Le Pho , « Le Bain », circa 1938 ou l’instrumentalisation du nu
« Le Bain » par Le Pho, une exquise gouache et encre sur soie (39×40 cm), est une des œuvres les plus importantes du peintre.
Il y exprime son art à son sommet mais plus encore nous offre, avec la subtile discrétion et l’élégance qui marqueront sa vie, sa philosophie du monde.
Nous pouvons dater l’œuvre d’autour 1938. Le Pho est dans la pleine puissance de son art, stimulé par son installation, volontaire et conquérante, à Paris, l’année précédente (1937). Il ne sait pas encore qu’il y vivra jusqu’à sa mort en 2001 sans jamais revoir le Vietnam.
Le Pho nous offre une scène d’extérieur à 3 personnages.
Sur la rive un peu fantasmagorique d’un plan d’eau agité de vaguelettes, sur lequel un ponton de bois et de bambou est posé, une confrontation des nudités s’opère. Pour nous la proposer Le Pho choisit des tons de gouache subtils, s’autorise les mélanges de couleur, modifie son noir d’encre classique comme en témoigne le pantalon de la femme.
Trois nudités : celles de l’enfant, totale, de la jeune femme, audacieuse et du troisième personnage (sur lequel nous reviendrons), fondamentale.
L’enfant qui semble frigorifié est d’une nudité réaliste, ses mains croisées sur la poitrine et son buste penché vers la femme témoignent du froid qui le saisit.
La femme est maquillée : ses lèvres sont recouvertes d’un rouge carmin, ses sourcils épilés, ses joues fardées. Elle porte la coiffe tonkinoise classique. Elle a laissé au loin la tunique de son ao dai et n’en a gardé que le pantalon noir soutenu par une ceinture de tissu blanche. On entrevoit subrepticement un sein. Ses chaussures sont curieusement orientées à l’inverse du ponton. Elles correspondent au modèle nouveau de chaussures qui s’impose dans les années 30, dans la bourgeoisie vietnamienne. Confectionnées avec un bois léger, le Wrightia Annamensis, elles assurent à la femme moderne vietnamienne une démarche plus aérienne, complémentaire de la grâce du nouvel ao dai créé avec un succès incontestable par le peintre Nguyen Cat Tuong et promu par Le Pho. La femme enserre l’enfant avec des bras que l’artiste veut irréalistes.
Le personnage au fond en haut est le moins visible des trois.
Pourtant c’est lui qui donne un sens particulier à notre peinture…
Observons sa coiffure, la forme ébauchée de son corps, son geste. Le Pho le rend certes allusif presque caché par l’arbre sur lequel sont pendus les vêtements du groupe. Cet homme est nu. Une révolution dans l’oeuvre de Le Pho car sous réserve d’inventaire, il est le seul adulte homme représenté nu par le peintre.

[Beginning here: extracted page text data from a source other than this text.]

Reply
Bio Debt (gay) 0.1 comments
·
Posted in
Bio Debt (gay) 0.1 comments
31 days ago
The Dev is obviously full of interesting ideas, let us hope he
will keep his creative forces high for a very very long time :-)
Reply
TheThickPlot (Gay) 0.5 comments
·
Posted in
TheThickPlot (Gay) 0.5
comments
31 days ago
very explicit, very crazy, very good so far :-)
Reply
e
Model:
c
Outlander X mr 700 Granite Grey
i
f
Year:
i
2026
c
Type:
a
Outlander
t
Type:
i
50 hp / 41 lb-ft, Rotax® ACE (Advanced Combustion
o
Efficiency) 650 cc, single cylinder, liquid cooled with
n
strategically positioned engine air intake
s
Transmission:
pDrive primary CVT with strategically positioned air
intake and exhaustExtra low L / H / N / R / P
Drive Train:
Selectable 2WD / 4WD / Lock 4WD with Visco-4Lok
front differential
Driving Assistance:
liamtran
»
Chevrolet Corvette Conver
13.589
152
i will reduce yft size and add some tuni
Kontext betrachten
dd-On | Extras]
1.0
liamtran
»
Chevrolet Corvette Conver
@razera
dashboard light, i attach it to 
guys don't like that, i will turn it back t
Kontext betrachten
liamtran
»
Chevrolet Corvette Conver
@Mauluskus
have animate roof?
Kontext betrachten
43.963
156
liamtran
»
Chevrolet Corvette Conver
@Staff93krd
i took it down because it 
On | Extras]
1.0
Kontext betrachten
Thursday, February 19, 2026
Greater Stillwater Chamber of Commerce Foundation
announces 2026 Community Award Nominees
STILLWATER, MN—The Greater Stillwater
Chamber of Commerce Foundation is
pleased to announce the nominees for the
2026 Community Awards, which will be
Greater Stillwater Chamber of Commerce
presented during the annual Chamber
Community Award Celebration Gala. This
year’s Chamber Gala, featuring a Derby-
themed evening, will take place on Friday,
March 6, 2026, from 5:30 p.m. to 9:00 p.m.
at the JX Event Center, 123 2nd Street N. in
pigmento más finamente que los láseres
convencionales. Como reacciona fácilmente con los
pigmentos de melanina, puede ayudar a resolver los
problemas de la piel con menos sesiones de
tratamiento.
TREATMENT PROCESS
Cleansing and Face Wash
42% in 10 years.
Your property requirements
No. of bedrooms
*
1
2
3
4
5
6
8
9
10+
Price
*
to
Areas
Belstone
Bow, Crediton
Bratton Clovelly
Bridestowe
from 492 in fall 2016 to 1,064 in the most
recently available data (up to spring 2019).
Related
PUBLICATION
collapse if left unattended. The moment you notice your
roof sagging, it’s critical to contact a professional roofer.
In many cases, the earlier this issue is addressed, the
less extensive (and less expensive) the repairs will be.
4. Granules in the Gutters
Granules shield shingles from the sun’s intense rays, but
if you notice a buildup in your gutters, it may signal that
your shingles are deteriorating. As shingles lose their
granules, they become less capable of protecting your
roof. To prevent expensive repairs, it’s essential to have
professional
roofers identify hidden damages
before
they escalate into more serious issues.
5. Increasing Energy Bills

Celui-ci ne nous donne aucune indication de lien de parenté entre les différents protagonistes. Pourtant celui-ci est essentiel pour la pleine compréhension de l’œuvre. Sont-ce des frères et sœur ? Une mère avec ses deux fils ? Le père, la mère et leur enfant ? Des étrangers les uns aux autres ? Dans le contexte confucianiste dans lequel Le Pho avait été éduqué cette nudité d’un point de vue sociétal si elle est acceptable pour l’enfant, reste choquante pour la femme et inimaginable pour l’homme. Nous ne connaîtrons ainsi jamais la volonté originelle de l’artiste. Mais ce que nous devrons retenir est la véritable transgression culturelle et politique qu’il exprime ici.
Le Pho était un sympathisant du « Tu Luc Van Doan » (Groupement littéraire autonome) un mouvement nationaliste progressiste vietnamien dont il épousait les thèses. Ce mouvement fut créé en 1932 et quatre (Nguyen Tuong Tam, Nguyen Tuong Lam, Nguyen Gia Tri et Nguyen Thu Lê) des 7 membres fondateurs étaient issus (deux non diplômes) des « Beaux-Arts d’Hanoi ».
L’émancipation de la femme, le refus de l’anonymat social des corps participaient aux valeurs de ce mouvement.
Le Pho traduira ce nationalisme culturel non pas en nationalisme politique comme ses amis restés au Vietnam mais en nationalisme artistique importé en France. Un tableau est aussi un manifeste.
« Le Bain », œuvre magique en témoigne.